Switching to a single-payer healthcare system could cut as much as $600 billion in administrative costs from healthcare spending in the United States, according to a study that was published earlier this week in the Annals of Internal Medicine.
Much of that $600 million would come from less overhead at private health insurance companies, according to a published report. That includes billing costs by doctors and hospitals, which average $465 per person in the United States, compared with $87 per person in Canada, which has a single-payer healthcare system.
Healthcare administrative costs in the U.S. totaled $812 billion in 2017, which is four times higher than the amount spent in Canada, according to the study.
On average, every person in the U.S. spends $2,479 per year on healthcare administrative costs, such as overhead, billing costs, and other bureaucratic hurdles, compared with $551 per person in Canada.

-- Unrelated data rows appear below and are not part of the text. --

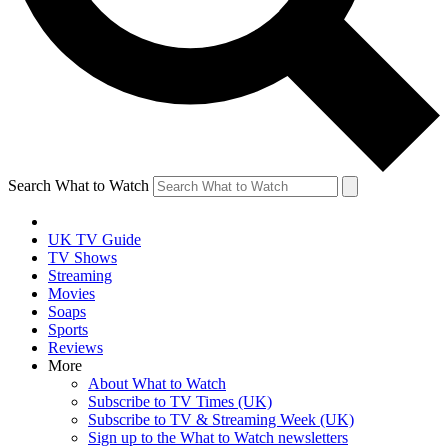
Search What to Watch
UK TV Guide
TV Shows
Streaming
Movies
Soaps
Sports
Reviews
More
About What to Watch
Subscribe to TV Times (UK)
Subscribe to TV & Streaming Week (UK)
Sign up to the What to Watch newsletters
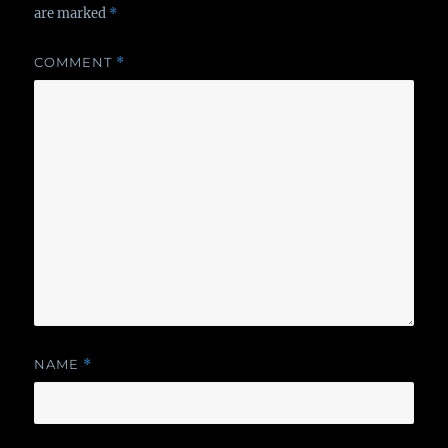
are marked
*
COMMENT
*
NAME
*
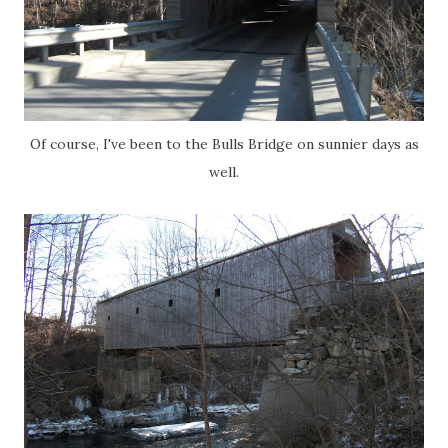
Of course, I've been to the Bulls Bridge on sunnier days as
well.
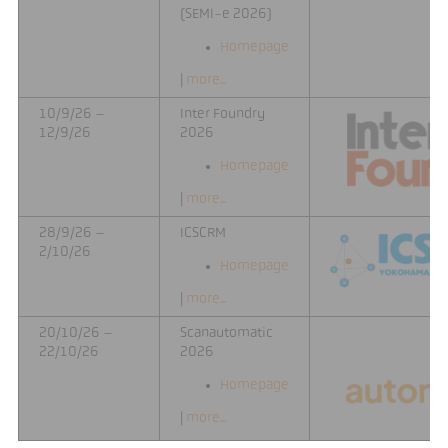
(SEMI-e 2026)
Homepage
|
more...
10/9/26 –
Inter Foundry
12/9/26
2026
Homepage
|
more...
28/9/26 –
ICSCRM
2/10/26
Homepage
|
more...
20/10/26 –
Scanautomatic
22/10/26
2026
Homepage
|
more...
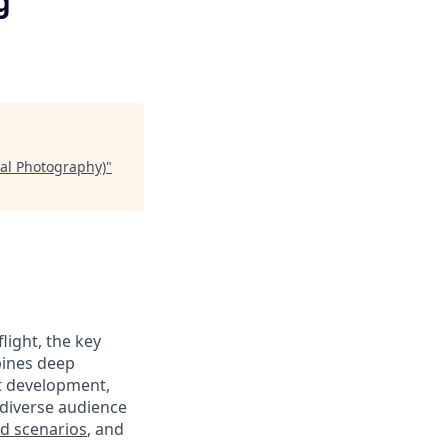
g
al Photography)
"
ight, the key
bines deep
ct development,
diverse audience
eld scenarios
, and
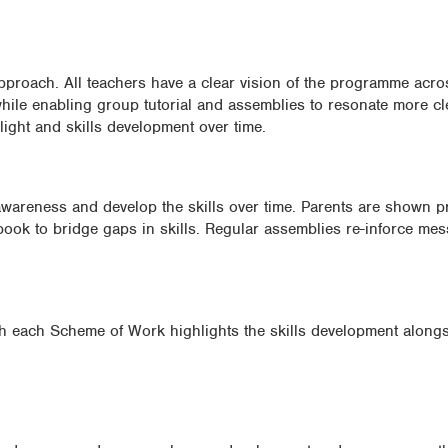
roach. All teachers have a clear vision of the programme acros
hile enabling group tutorial and assemblies to resonate more cl
ight and skills development over time.
 awareness and develop the skills over time. Parents are shown p
book to bridge gaps in skills. Regular assemblies re-inforce me
th each Scheme of Work highlights the skills development along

“The gap in health administrative spending between the United States and Canada is large and widening, and it apparently reflects the inefficiencies of the U.S. private insurance-based, multi-payer system. The prices that U.S. medical providers charge incorporate a hidden surcharge to cover their costly administrative burden,” said the study by researchers from Harvard Medical School, the City University of New York at Hunter College and the University of Ottawa.
As can be expected, a trade group representing health insurance companies had some pushback to the study’s results.
“Americans deserve affordable, high-quality health care, and health insurance providers deliver on that commitment,” said America’s Health Insurance Plans, in a statement. “Health insurance providers are driven to provide the greatest possible value at the lowest possible cost – this is how we compete in a market that offers consumers many coverage choices.”